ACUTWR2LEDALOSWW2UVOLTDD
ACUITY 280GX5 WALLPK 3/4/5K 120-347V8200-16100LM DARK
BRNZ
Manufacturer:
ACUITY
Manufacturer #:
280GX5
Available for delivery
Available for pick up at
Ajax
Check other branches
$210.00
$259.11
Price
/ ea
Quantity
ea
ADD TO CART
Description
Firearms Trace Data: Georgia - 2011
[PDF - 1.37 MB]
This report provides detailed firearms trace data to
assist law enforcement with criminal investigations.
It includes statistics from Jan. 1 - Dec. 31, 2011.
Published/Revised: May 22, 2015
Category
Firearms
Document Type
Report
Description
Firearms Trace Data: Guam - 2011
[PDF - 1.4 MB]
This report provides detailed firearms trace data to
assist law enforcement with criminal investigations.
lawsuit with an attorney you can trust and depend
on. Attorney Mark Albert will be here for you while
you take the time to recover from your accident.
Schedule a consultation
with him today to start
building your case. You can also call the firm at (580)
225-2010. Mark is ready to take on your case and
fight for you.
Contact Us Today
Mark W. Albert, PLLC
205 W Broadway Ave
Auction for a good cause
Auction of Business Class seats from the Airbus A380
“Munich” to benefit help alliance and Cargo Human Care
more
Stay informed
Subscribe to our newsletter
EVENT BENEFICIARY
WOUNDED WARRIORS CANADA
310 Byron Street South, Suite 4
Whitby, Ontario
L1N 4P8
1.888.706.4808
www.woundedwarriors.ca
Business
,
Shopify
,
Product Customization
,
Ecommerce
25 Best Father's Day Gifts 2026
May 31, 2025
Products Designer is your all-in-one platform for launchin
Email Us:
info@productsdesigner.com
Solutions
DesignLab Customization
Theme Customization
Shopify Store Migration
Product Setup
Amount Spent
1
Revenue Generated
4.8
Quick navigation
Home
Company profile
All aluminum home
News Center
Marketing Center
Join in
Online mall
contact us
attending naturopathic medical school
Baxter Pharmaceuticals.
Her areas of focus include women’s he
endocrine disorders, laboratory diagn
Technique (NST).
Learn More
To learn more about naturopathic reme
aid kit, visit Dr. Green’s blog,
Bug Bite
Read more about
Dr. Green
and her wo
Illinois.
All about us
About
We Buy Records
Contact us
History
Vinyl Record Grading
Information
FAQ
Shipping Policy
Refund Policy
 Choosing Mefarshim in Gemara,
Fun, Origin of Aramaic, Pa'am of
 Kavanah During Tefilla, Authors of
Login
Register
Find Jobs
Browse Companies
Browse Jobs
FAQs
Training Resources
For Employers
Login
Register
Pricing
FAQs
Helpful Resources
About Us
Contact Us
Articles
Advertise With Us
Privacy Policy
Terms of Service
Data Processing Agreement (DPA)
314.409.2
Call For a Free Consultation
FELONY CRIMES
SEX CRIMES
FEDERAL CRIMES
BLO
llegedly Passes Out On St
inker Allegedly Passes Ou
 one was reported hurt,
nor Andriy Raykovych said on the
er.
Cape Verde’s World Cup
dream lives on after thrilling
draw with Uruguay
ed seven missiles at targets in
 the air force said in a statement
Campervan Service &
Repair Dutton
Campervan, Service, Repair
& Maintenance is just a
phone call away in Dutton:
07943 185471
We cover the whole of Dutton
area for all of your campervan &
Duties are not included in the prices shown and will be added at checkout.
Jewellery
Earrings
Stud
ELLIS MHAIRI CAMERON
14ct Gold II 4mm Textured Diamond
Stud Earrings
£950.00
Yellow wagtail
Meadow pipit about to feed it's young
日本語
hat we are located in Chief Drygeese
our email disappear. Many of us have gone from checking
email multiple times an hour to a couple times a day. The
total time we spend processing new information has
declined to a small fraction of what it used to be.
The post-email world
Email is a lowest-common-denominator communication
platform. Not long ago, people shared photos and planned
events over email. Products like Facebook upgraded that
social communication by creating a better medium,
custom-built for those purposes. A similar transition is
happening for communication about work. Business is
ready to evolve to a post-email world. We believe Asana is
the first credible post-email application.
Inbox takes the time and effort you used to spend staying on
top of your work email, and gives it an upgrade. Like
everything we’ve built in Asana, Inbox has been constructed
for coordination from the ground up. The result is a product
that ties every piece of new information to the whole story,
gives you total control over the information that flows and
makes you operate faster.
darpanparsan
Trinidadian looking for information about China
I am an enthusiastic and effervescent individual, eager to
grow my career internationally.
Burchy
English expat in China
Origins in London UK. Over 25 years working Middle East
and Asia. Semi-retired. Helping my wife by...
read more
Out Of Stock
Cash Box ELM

◇ ◇ ◇ ◇ ◇

**TASK OBJECTIVE:** Recast the full text of the listing above as a JSON list of strings, one string per line, leaving out any blank lines.

**RESULT OF THE TASK:**
[
  "ACUTWR2LEDALOSWW2UVOLTDD",
  "ACUITY 280GX5 WALLPK 3/4/5K 120-347V8200-16100LM DARK",
  "BRNZ",
  "Manufacturer:",
  "ACUITY",
  "Manufacturer #:",
  "280GX5",
  "Available for delivery",
  "Available for pick up at",
  "Ajax",
  "Check other branches",
  "$210.00",
  "$259.11",
  "Price",
  "/ ea",
  "Quantity",
  "ea",
  "ADD TO CART",
  "Description",
  "Firearms Trace Data: Georgia - 2011",
  "[PDF - 1.37 MB]",
  "This report provides detailed firearms trace data to",
  "assist law enforcement with criminal investigations.",
  "It includes statistics from Jan. 1 - Dec. 31, 2011.",
  "Published/Revised: May 22, 2015",
  "Category",
  "Firearms",
  "Document Type",
  "Report",
  "Description",
  "Firearms Trace Data: Guam - 2011",
  "[PDF - 1.4 MB]",
  "This report provides detailed firearms trace data to",
  "assist law enforcement with criminal investigations.",
  "lawsuit with an attorney you can trust and depend",
  "on. Attorney Mark Albert will be here for you while",
  "you take the time to recover from your accident.",
  "Schedule a consultation",
  "with him today to start",
  "building your case. You can also call the firm at (580)",
  "225-2010. Mark is ready to take on your case and",
  "fight for you.",
  "Contact Us Today",
  "Mark W. Albert, PLLC",
  "205 W Broadway Ave",
  "Auction for a good cause",
  "Auction of Business Class seats from the Airbus A380",
  "“Munich” to benefit help alliance and Cargo Human Care",
  "more",
  "Stay informed",
  "Subscribe to our newsletter",
  "EVENT BENEFICIARY",
  "WOUNDED WARRIORS CANADA",
  "310 Byron Street South, Suite 4",
  "Whitby, Ontario",
  "L1N 4P8",
  "1.888.706.4808",
  "www.woundedwarriors.ca",
  "Business",
  ",",
  "Shopify",
  ",",
  "Product Customization",
  ",",
  "Ecommerce",
  "25 Best Father's Day Gifts 2026",
  "May 31, 2025",
  "Products Designer is your all-in-one platform for launchin",
  "Email Us:",
  "info@productsdesigner.com",
  "Solutions",
  "DesignLab Customization",
  "Theme Customization",
  "Shopify Store Migration",
  "Product Setup",
  "Amount Spent",
  "1",
  "Revenue Generated",
  "4.8",
  "Quick navigation",
  "Home",
  "Company profile",
  "All aluminum home",
  "News Center",
  "Marketing Center",
  "Join in",
  "Online mall",
  "contact us",
  "attending naturopathic medical school",
  "Baxter Pharmaceuticals.",
  "Her areas of focus include women’s he",
  "endocrine disorders, laboratory diagn",
  "Technique (NST).",
  "Learn More",
  "To learn more about naturopathic reme",
  "aid kit, visit Dr. Green’s blog,",
  "Bug Bite",
  "Read more about",
  "Dr. Green",
  "and her wo",
  "Illinois.",
  "All about us",
  "About",
  "We Buy Records",
  "Contact us",
  "History",
  "Vinyl Record Grading",
  "Information",
  "FAQ",
  "Shipping Policy",
  "Refund Policy",
  " Choosing Mefarshim in Gemara,",
  "Fun, Origin of Aramaic, Pa'am of",
  " Kavanah During Tefilla, Authors of",
  "Login",
  "Register",
  "Find Jobs",
  "Browse Companies",
  "Browse Jobs",
  "FAQs",
  "Training Resources",
  "For Employers",
  "Login",
  "Register",
  "Pricing",
  "FAQs",
  "Helpful Resources",
  "About Us",
  "Contact Us",
  "Articles",
  "Advertise With Us",
  "Privacy Policy",
  "Terms of Service",
  "Data Processing Agreement (DPA)",
  "314.409.2",
  "Call For a Free Consultation",
  "FELONY CRIMES",
  "SEX CRIMES",
  "FEDERAL CRIMES",
  "BLO",
  "llegedly Passes Out On St",
  "inker Allegedly Passes Ou",
  " one was reported hurt,",
  "nor Andriy Raykovych said on the",
  "er.",
  "Cape Verde’s World Cup",
  "dream lives on after thrilling",
  "draw with Uruguay",
  "ed seven missiles at targets in",
  " the air force said in a statement",
  "Campervan Service &",
  "Repair Dutton",
  "Campervan, Service, Repair",
  "& Maintenance is just a",
  "phone call away in Dutton:",
  "07943 185471",
  "We cover the whole of Dutton",
  "area for all of your campervan &",
  "Duties are not included in the prices shown and will be added at checkout.",
  "Jewellery",
  "Earrings",
  "Stud",
  "ELLIS MHAIRI CAMERON",
  "14ct Gold II 4mm Textured Diamond",
  "Stud Earrings",
  "£950.00",
  "Yellow wagtail",
  "Meadow pipit about to feed it's young",
  "日本語",
  "hat we are located in Chief Drygeese",
  "our email disappear. Many of us have gone from checking",
  "email multiple times an hour to a couple times a day. The",
  "total time we spend processing new information has",
  "declined to a small fraction of what it used to be.",
  "The post-email world",
  "Email is a lowest-common-denominator communication",
  "platform. Not long ago, people shared photos and planned",
  "events over email. Products like Facebook upgraded that",
  "social communication by creating a better medium,",
  "custom-built for those purposes. A similar transition is",
  "happening for communication about work. Business is",
  "ready to evolve to a post-email world. We believe Asana is",
  "the first credible post-email application.",
  "Inbox takes the time and effort you used to spend staying on",
  "top of your work email, and gives it an upgrade. Like",
  "everything we’ve built in Asana, Inbox has been constructed",
  "for coordination from the ground up. The result is a product",
  "that ties every piece of new information to the whole story,",
  "gives you total control over the information that flows and",
  "makes you operate faster.",
  "darpanparsan",
  "Trinidadian looking for information about China",
  "I am an enthusiastic and effervescent individual, eager to",
  "grow my career internationally.",
  "Burchy",
  "English expat in China",
  "Origins in London UK. Over 25 years working Middle East",
  "and Asia. Semi-retired. Helping my wife by...",
  "read more",
  "Out Of Stock",
  "Cash Box ELM"
]